Op wo 9 mrt. 2022 om 20:55 schreef Johan Hendriks <joh.hendriks@gmail.com>:

> The problem:
> I have a FreeBSD 14 machine and a FreeBSD 13-stable machine, both running the same jails just to test the workings.
>
> The jails that are running are a salt master, a haproxy  jail, 2 webservers, 2 varnish servers, 2 php jails one for php8.0 and one with 8.1. All the jails are connected to bridge0 and all the jails use vnet.
>
> I believe this worked on an older 14-HEAD machine, but i did not do a lot with it back then, and when i started testing again and after updating the OS i noticed that one of the varnish jails lost it's network connection after running for a few hours. I thought it was just something on HEAD so never really looked at it.
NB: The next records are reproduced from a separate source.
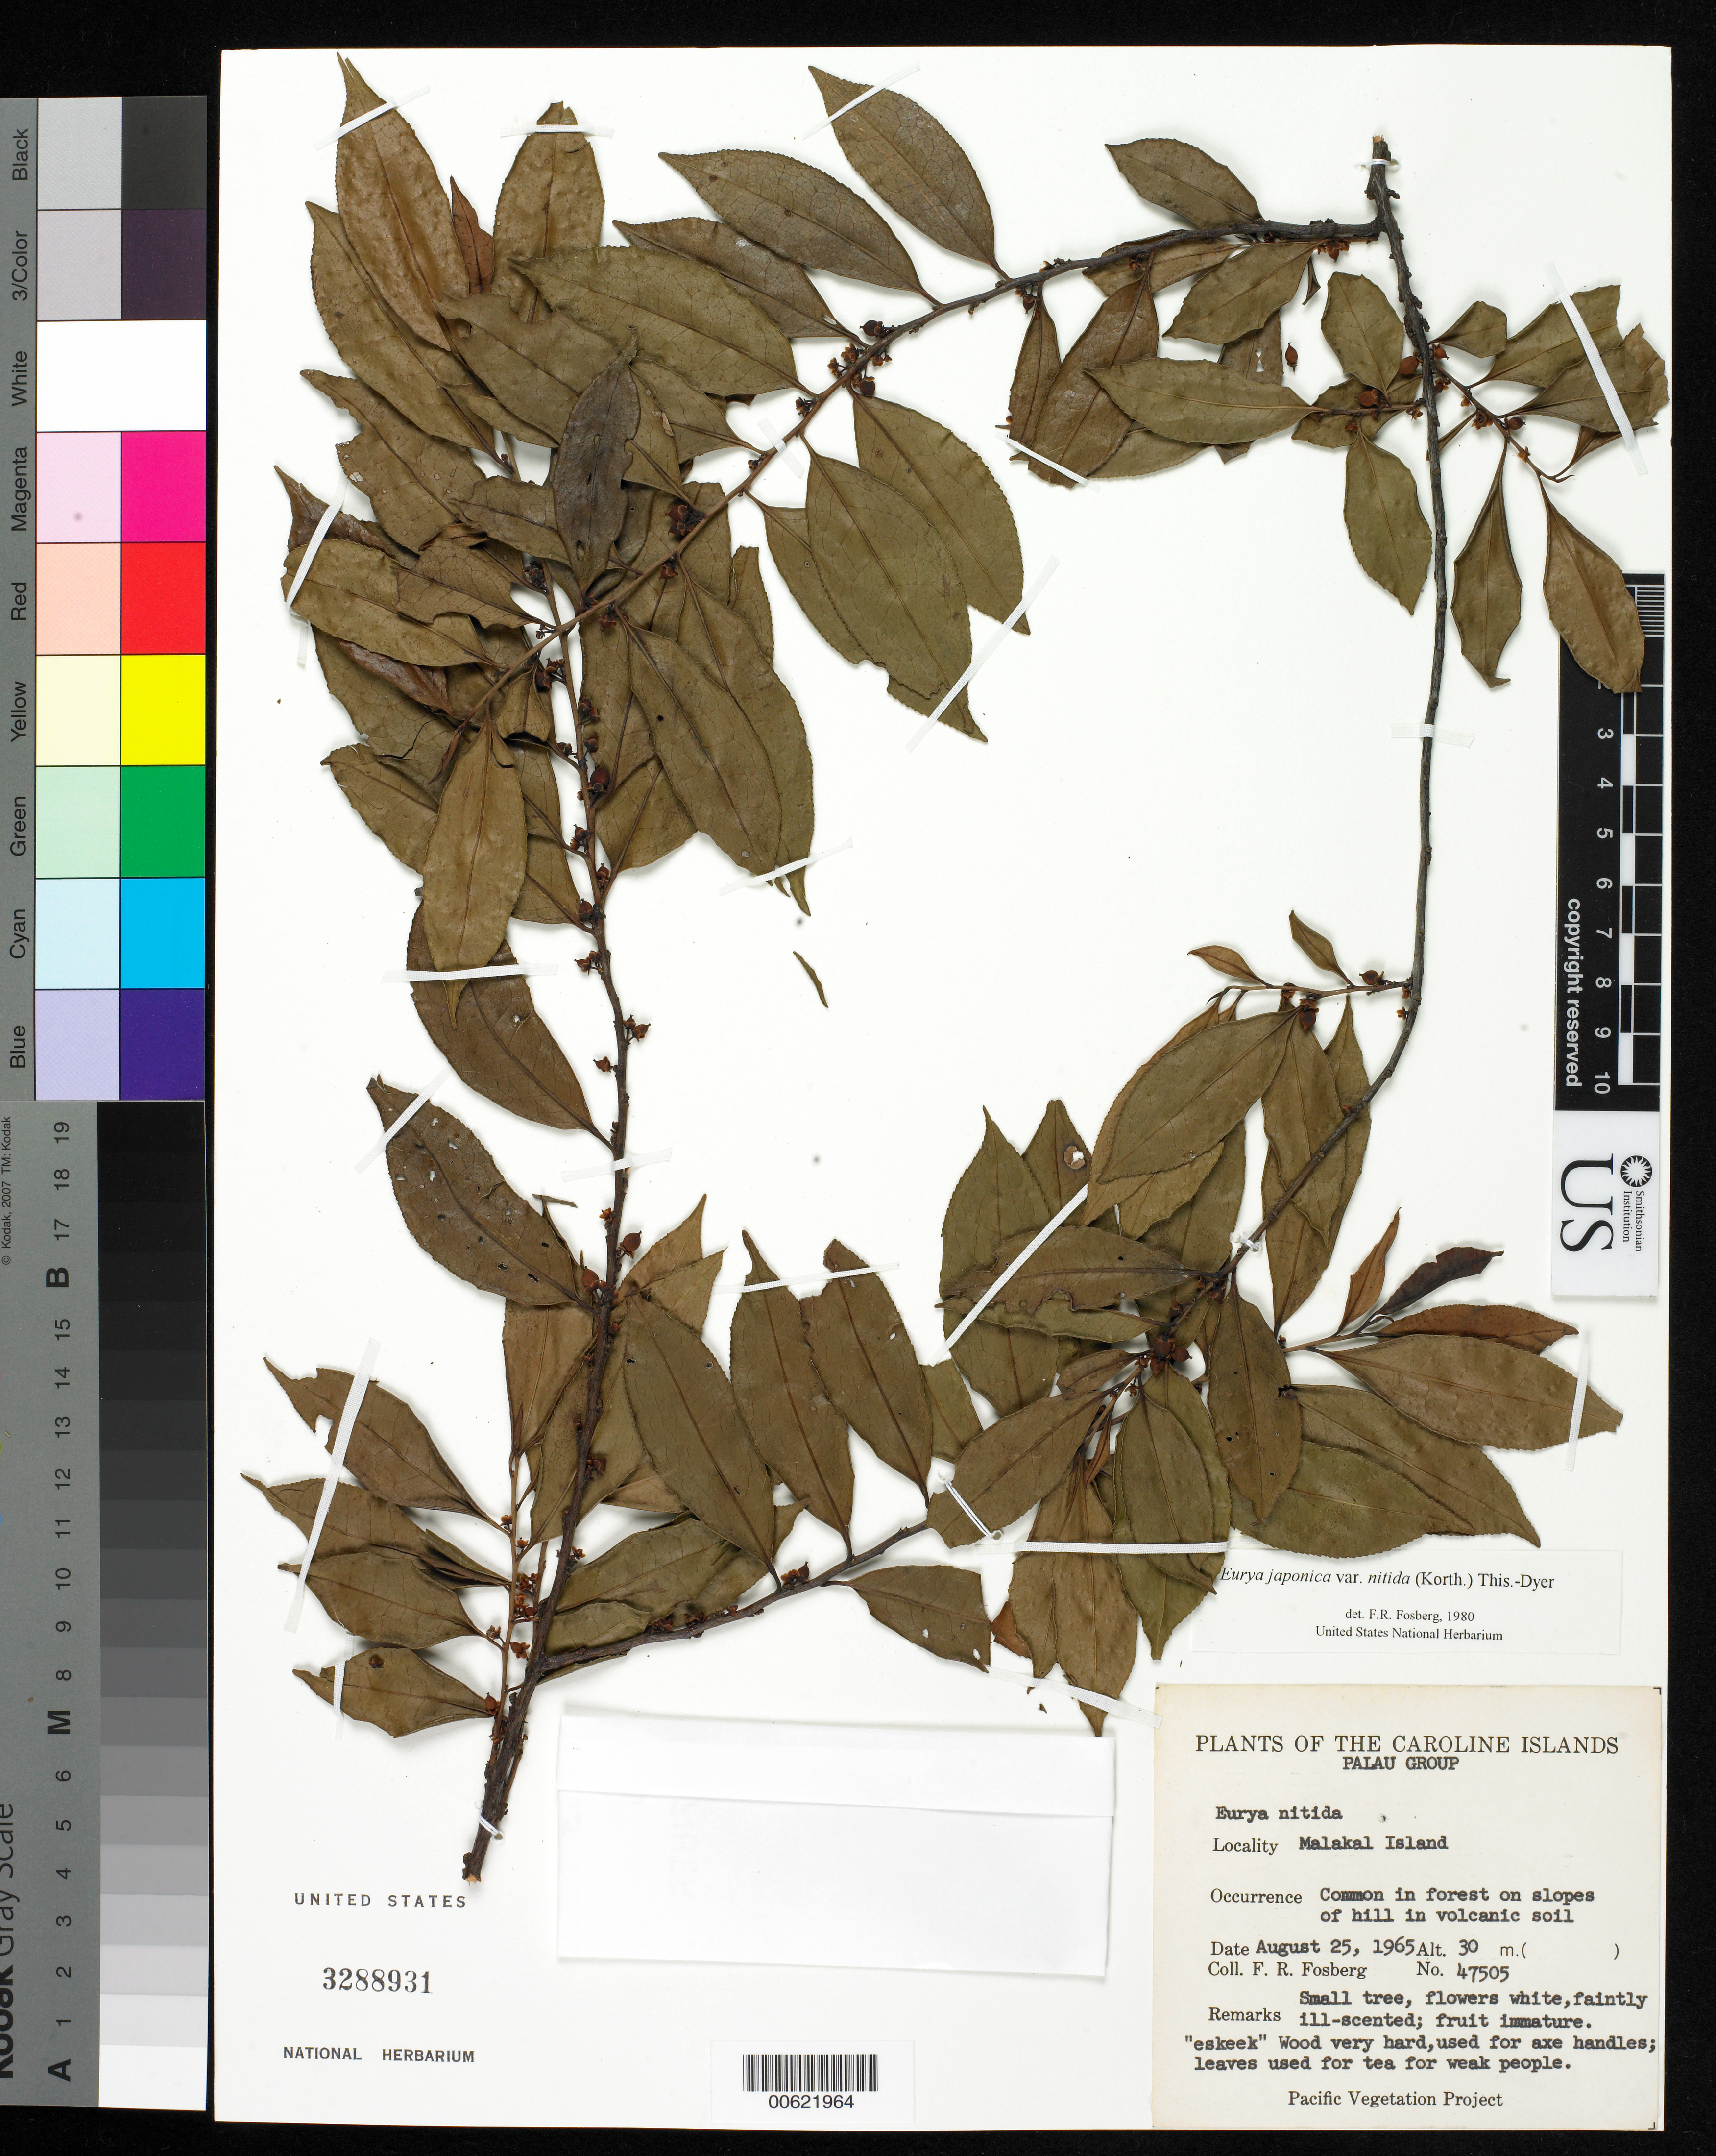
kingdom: Plantae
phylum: Tracheophyta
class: Magnoliopsida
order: Ericales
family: Pentaphylacaceae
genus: Eurya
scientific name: Eurya japonica var. nitida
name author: (Korth.) Dyer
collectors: F. R. Fosberg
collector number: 47505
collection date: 1965-08-25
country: Palau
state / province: Koror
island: Ngemelachel (Malakal)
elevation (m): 30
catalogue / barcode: US 3288931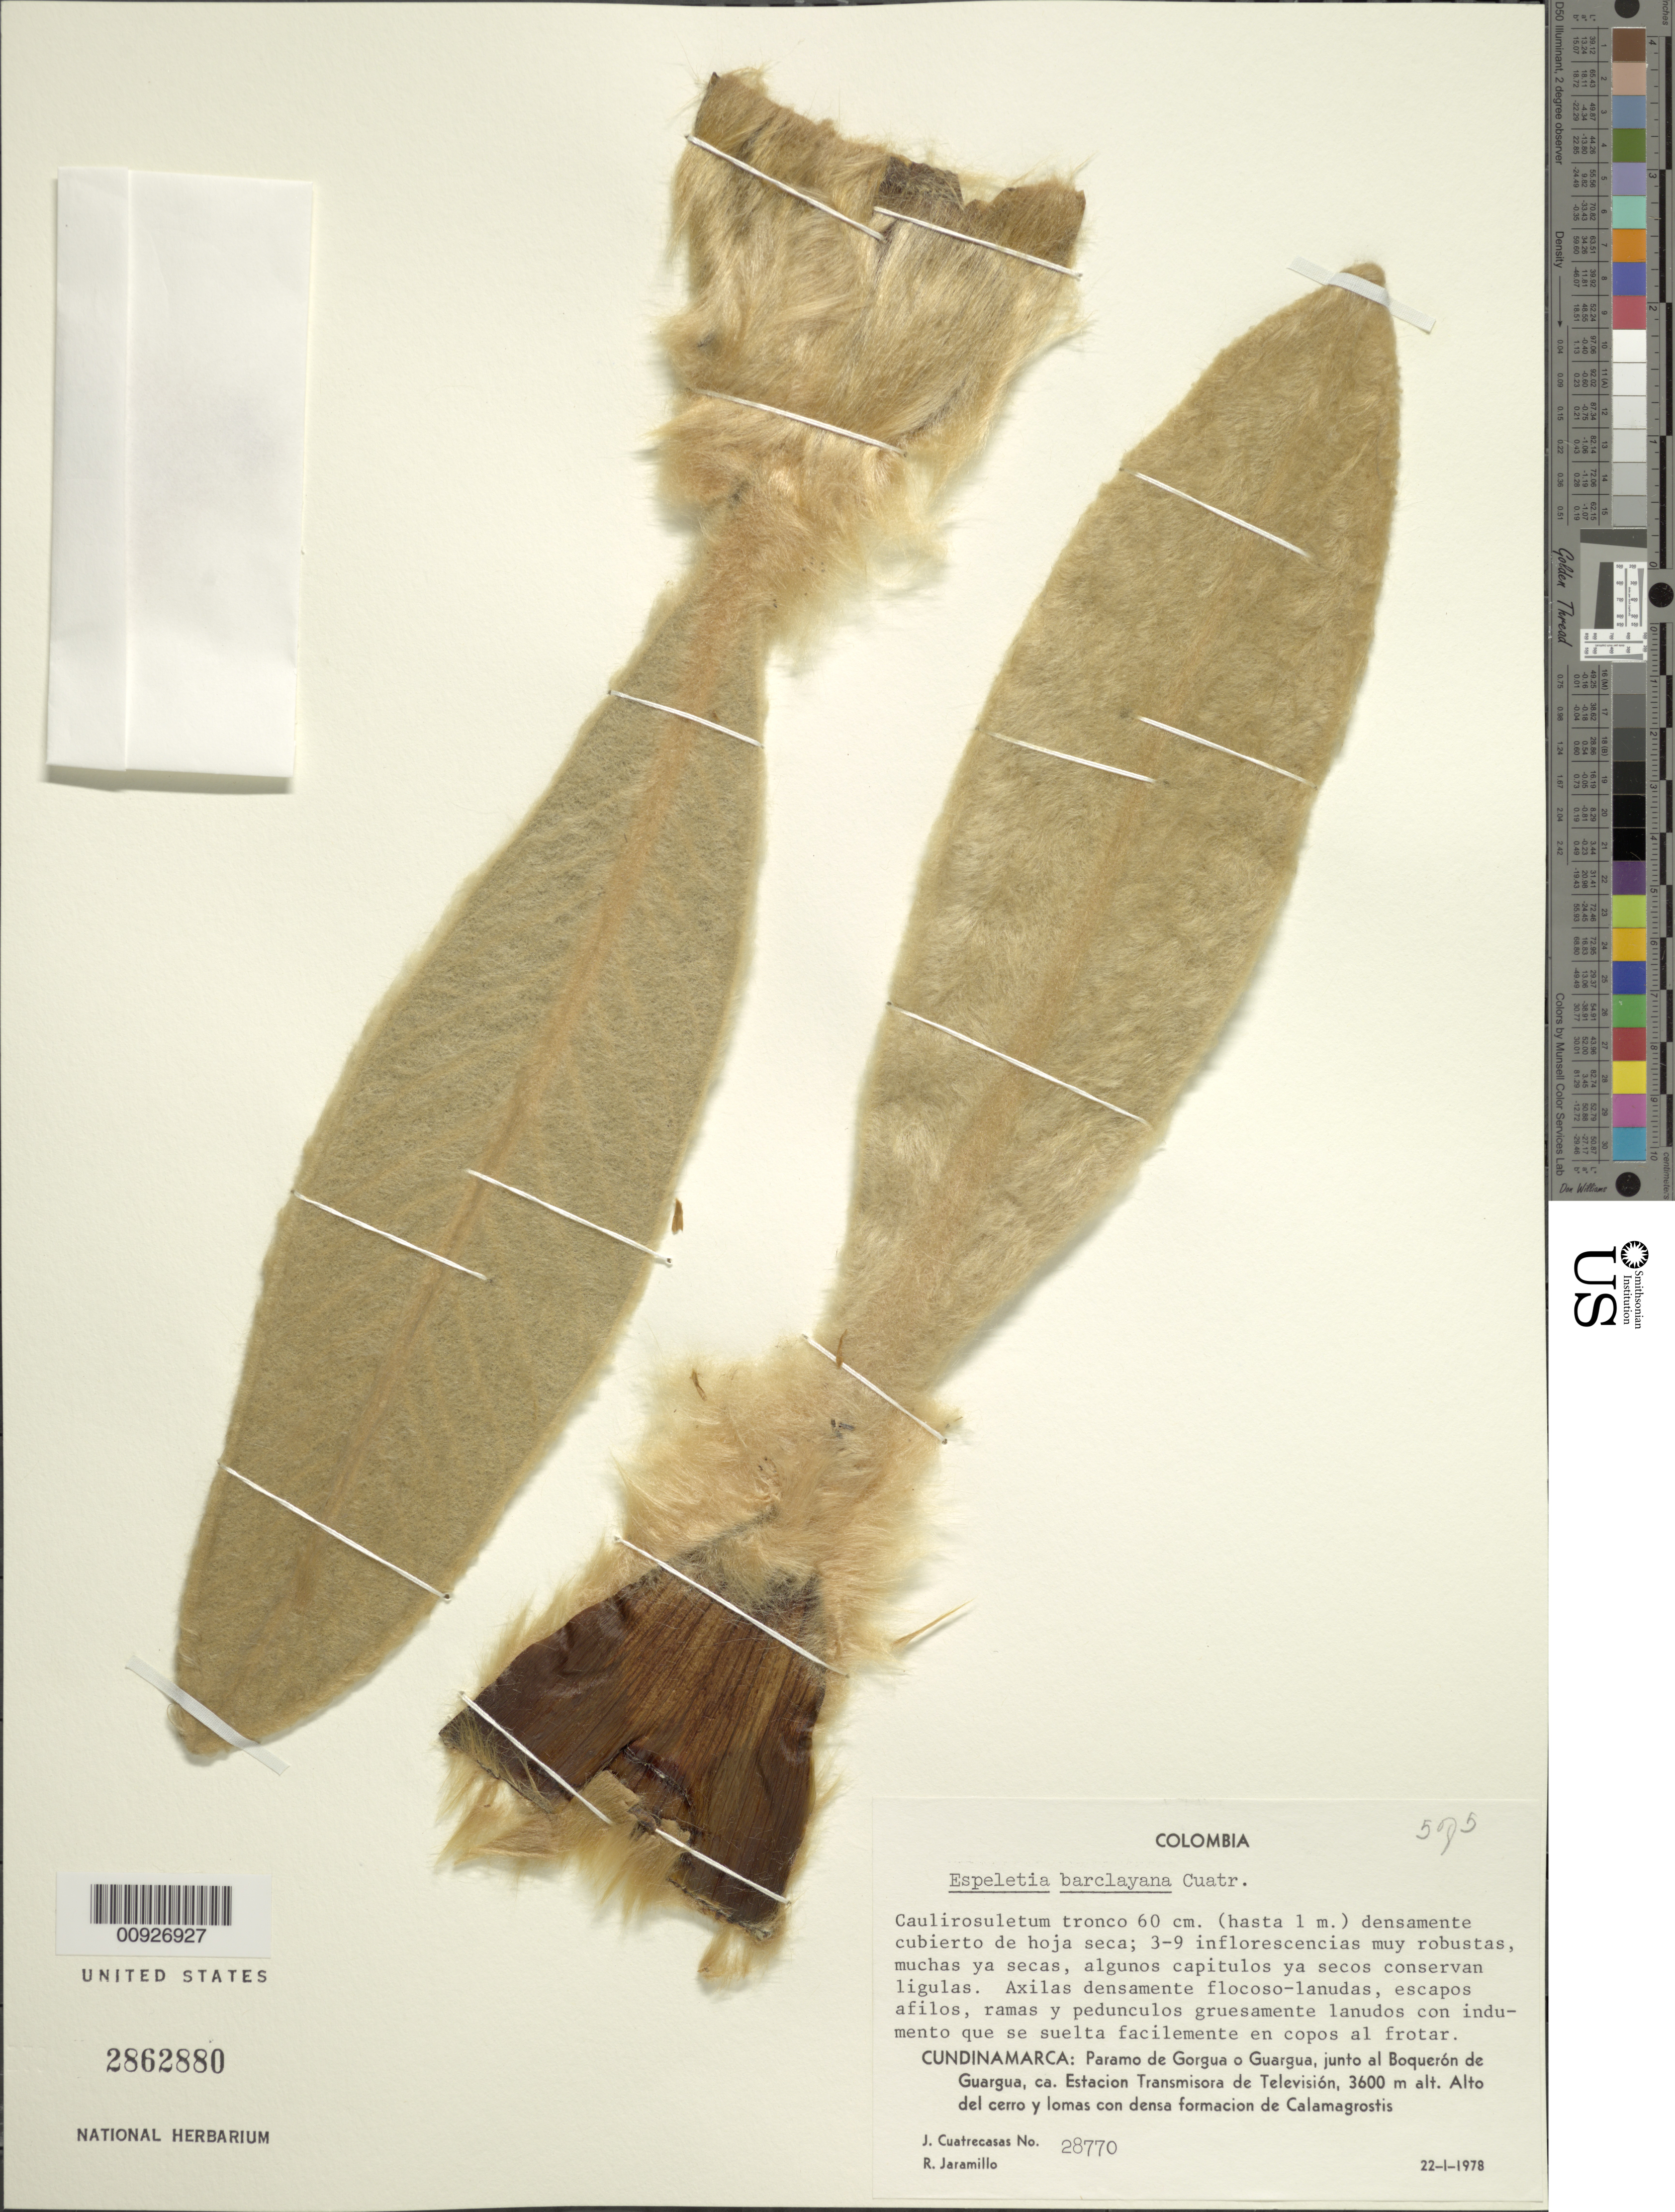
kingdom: Plantae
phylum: Tracheophyta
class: Magnoliopsida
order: Asterales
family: Asteraceae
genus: Espeletia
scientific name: Espeletia barclayana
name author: Cuatrec.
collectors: J. Cuatrecasas & R. Jaramillo M.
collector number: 28770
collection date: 1978-01-22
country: Colombia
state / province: Cundinamarca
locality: P. de Gorgua o Guargua. Páramo de Gorgua o Guargua, junto al Boquerón de Guarga, ca. Estación transmisora de televisión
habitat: Alto del cerro y lomas con densa formación de calamagostris.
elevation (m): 3600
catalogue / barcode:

But later on when i start using the jails again and testing a test wordpress site i noticed that with a simple load test my haproxy jail within one minute looses it's network connection. I see nothing in the logs, on the host and on the jail.
> From the jail i can not ping the other jails or the IP adres of the bridge. I can however ping the jails own IP adres. From the host i can also not ping the haproxy jail IP adres. If i start a tcpdump on the epaira interface from the haproxy jail i do see the packets arrive but not in the jail.
>
> I used ZFS to send all the jails to a 13-STABLE machine and copied over the jail.conf file as well as the pf.conf file and i saw the same behavior.
>
> Then i tried to use 13.0-RELEASE-p7 and on that machine i do not see this happening. There i can stress test the machine for 10 minutes without a problem but on 14-HEAD and 13-STABLE within a minute the jail's network connection fails and only a restart of the jail brings it back online to exhibit the same behavior if i start a simple load test which it should handle nicely.
>
> One of the jail hosts is running under VMWARE and the other is running under Ubuntu with KVM. The 13.0-RELEASE-p7 jail host is running under Ubuntu with KVM
>
> Thank you for your time.
> regards
> Johan
>
>